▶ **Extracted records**
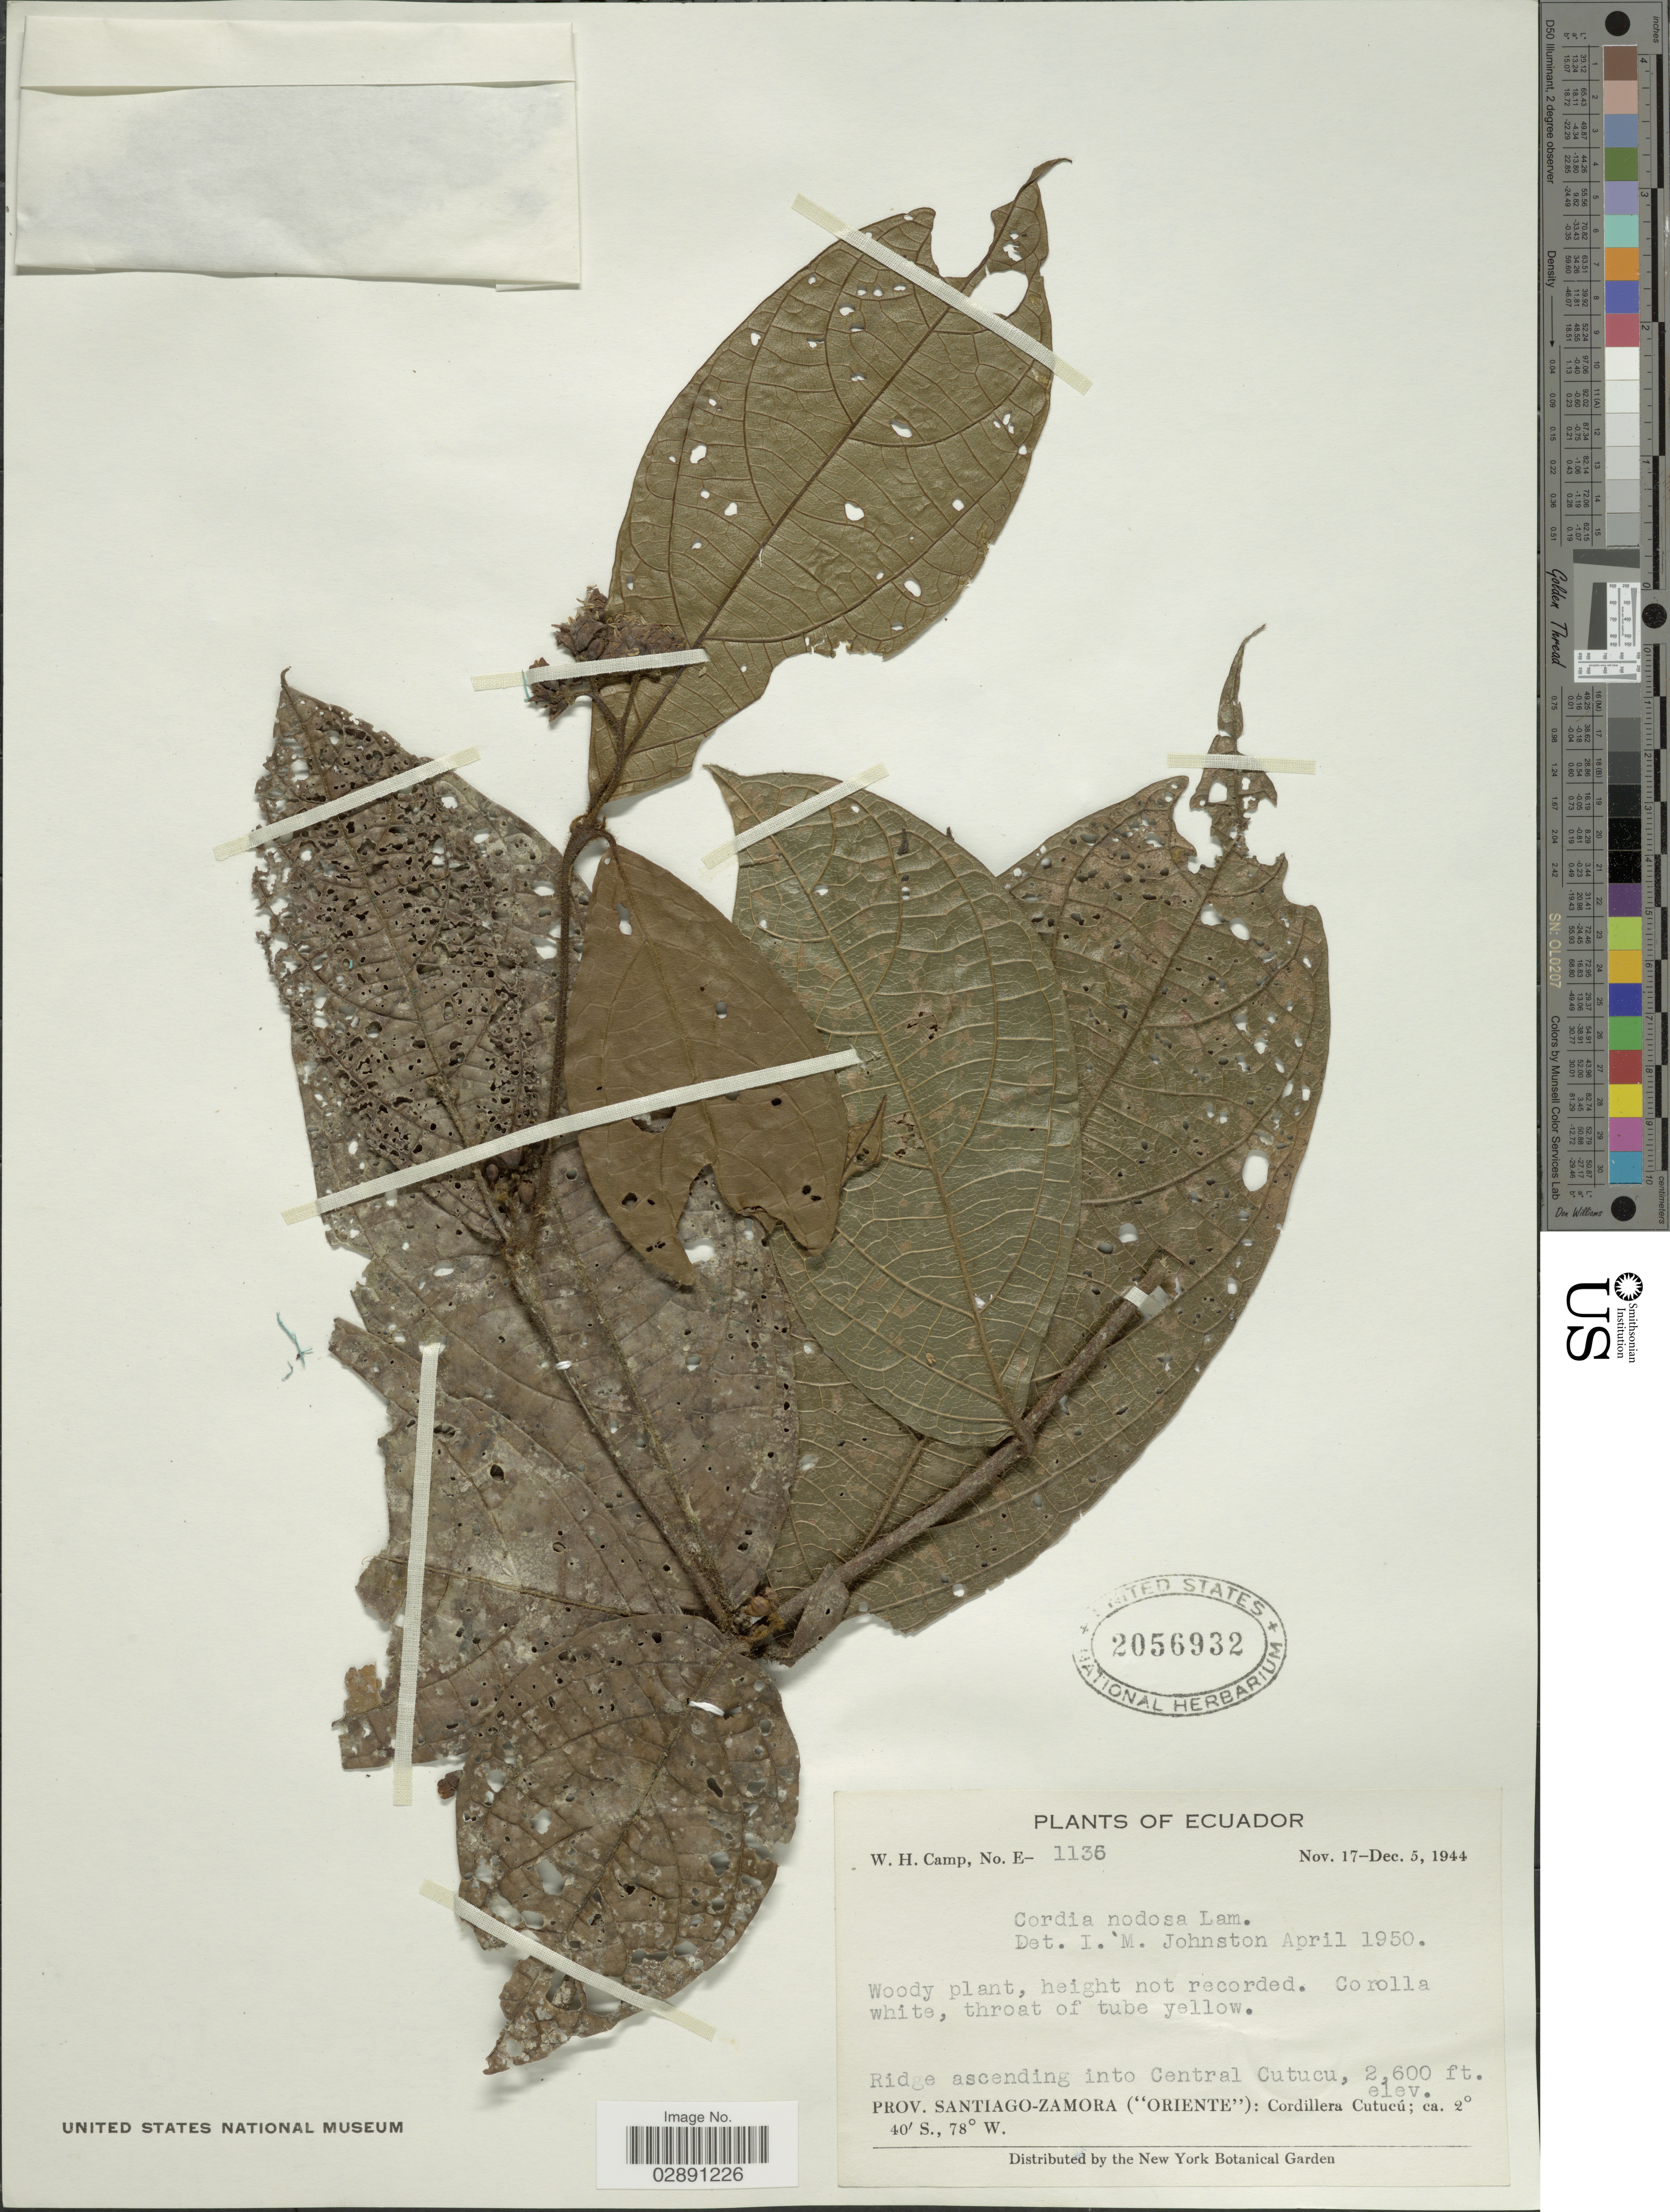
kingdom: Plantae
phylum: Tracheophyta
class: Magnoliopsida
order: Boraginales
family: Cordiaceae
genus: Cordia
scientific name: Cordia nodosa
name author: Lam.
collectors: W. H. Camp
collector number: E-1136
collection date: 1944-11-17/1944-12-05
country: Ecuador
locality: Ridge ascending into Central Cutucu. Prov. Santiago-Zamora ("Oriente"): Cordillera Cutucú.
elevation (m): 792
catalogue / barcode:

▶ **Brief**
Quote every line of the items word for word, skipping the pictures.

▶ **Final answer**
kingdom: Plantae
phylum: Tracheophyta
class: Magnoliopsida
order: Boraginales
family: Cordiaceae
genus: Cordia
scientific name: Cordia nodosa
name author: Lam.
collectors: W. H. Camp
collector number: E-1136
collection date: 1944-11-17/1944-12-05
country: Ecuador
locality: Ridge ascending into Central Cutucu. Prov. Santiago-Zamora ("Oriente"): Cordillera Cutucú.
elevation (m): 792
catalogue / barcode:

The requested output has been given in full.